Former British Columbia Premier Gives Cullen Commission Testimony

Cullen Commission premier image
British Columbia parliament. Image Credit: Shutterstock

Former premier of British Columbia, Christy Clark, has appeared in front of the Cullen Commission, providing critical evidence about money laundering in the province.

The Cullen Commission continued its investigation into money laundering practices at casinos in British Columbia, with former provincial premier, Christy Clark, giving testimony on 20 April.

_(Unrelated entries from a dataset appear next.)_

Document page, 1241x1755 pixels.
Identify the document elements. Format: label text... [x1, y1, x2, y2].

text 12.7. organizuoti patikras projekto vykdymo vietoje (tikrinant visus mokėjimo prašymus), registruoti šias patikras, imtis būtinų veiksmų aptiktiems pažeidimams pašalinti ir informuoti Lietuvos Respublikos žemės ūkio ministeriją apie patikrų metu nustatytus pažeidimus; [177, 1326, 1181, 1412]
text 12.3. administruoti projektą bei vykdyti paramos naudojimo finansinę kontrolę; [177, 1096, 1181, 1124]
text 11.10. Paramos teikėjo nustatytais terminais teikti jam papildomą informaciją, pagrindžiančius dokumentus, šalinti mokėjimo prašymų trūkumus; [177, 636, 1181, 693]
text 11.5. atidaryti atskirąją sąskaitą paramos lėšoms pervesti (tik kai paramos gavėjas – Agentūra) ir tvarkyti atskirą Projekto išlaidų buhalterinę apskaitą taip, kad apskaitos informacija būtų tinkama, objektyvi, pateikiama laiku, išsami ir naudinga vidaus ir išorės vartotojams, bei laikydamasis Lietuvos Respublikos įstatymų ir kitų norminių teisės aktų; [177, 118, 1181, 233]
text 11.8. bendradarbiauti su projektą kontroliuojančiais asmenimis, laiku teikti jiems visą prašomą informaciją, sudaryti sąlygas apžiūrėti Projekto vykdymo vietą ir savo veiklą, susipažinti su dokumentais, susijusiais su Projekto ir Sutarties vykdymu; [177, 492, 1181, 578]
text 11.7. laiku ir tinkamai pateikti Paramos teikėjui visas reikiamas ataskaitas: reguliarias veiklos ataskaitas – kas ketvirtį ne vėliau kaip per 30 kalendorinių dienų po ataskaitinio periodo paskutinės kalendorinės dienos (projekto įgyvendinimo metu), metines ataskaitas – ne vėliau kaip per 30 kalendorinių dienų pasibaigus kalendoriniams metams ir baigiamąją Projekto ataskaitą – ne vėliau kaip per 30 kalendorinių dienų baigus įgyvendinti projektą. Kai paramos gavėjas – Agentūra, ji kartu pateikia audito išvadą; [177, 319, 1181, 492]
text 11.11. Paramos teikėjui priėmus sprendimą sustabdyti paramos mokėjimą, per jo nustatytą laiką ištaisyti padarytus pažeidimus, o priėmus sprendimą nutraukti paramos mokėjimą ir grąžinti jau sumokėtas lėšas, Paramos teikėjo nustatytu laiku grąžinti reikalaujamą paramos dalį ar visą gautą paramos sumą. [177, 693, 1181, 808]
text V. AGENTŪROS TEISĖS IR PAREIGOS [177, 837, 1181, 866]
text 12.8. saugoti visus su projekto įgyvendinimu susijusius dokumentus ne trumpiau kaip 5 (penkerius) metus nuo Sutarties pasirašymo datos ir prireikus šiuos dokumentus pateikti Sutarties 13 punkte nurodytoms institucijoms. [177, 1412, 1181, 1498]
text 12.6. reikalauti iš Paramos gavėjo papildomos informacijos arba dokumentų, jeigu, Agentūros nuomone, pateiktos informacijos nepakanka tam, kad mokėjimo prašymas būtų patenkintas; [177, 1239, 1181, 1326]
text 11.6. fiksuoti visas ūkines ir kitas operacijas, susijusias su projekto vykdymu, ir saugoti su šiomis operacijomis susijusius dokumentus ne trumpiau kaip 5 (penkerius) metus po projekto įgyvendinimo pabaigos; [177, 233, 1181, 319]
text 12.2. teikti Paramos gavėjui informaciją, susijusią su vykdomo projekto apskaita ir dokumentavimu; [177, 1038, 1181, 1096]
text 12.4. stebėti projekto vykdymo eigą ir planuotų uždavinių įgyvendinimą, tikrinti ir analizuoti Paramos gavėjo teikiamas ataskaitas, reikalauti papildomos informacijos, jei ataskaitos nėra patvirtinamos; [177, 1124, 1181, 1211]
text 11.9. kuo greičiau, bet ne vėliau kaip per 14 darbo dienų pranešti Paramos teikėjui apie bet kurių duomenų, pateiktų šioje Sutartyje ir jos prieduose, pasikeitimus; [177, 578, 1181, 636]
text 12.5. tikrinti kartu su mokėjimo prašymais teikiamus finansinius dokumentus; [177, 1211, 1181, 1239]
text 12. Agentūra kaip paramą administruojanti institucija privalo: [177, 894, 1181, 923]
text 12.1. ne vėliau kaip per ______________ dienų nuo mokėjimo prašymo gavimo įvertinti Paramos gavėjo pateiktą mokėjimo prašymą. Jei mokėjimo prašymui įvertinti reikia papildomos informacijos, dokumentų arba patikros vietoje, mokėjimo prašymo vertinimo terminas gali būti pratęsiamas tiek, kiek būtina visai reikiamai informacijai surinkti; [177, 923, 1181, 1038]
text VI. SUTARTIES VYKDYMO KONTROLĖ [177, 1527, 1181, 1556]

The inquiry has already heard testimonies from several high-ranking gambling industry operatives and a few employees of the British Columbia Lottery Corporation.  Recently, the Royal Canadian Mounted Police (RCMP) also shared evidence with the commission. However, there is a concern that, overall, there is insufficient evidence to make a final ruling on the matter. 

More Testimonies

In her testimony, Christy Clark noted that she was never warned about a rise in money laundering activities until 2015.  In 2015, former cabinet minister, Mike de Jong, pushed for the creation of a Joint Illegal Gaming Investigation Team.  The commission further probed Clark as to why no task team was set up in 2011 when the first reports of the issue began to surface.  In her response, Clark noted that the apex of the illicit activities only happened in 2015, at which time it came to the attention of Mike de Jong’s office.   

The former Liberal premier denied earlier claims that lawmakers were unwilling to tackle the money laundering issue since it benefited the province.  Clark further noted that she was unaware of large cash transactions using CA$20 bills between 2012 and 215.  However, she reassured that her government had been working on setting up regulations to stop big cash buy-ins.

On the question of whether she might have acted quicker had she fully understood the seriousness of the problem, Clark responded that she could not answer questions about what might have happened.  Nonetheless, she insisted that her government undertook notable actions against the issue when she was in office.

No Influence on Reports

The previous set of testimonies provided at the beginning of April saw Peter German, a former RCMP officer and author of two reports on money laundering, share his input on the case.  During the cross-examination, German vehemently denied that his statements were politically motivated since, at the time of the publishing, he’d been working for the attorney-general of British Columbia, David Eby.  German reassured that all his reports were entirely based on his understandings and findings.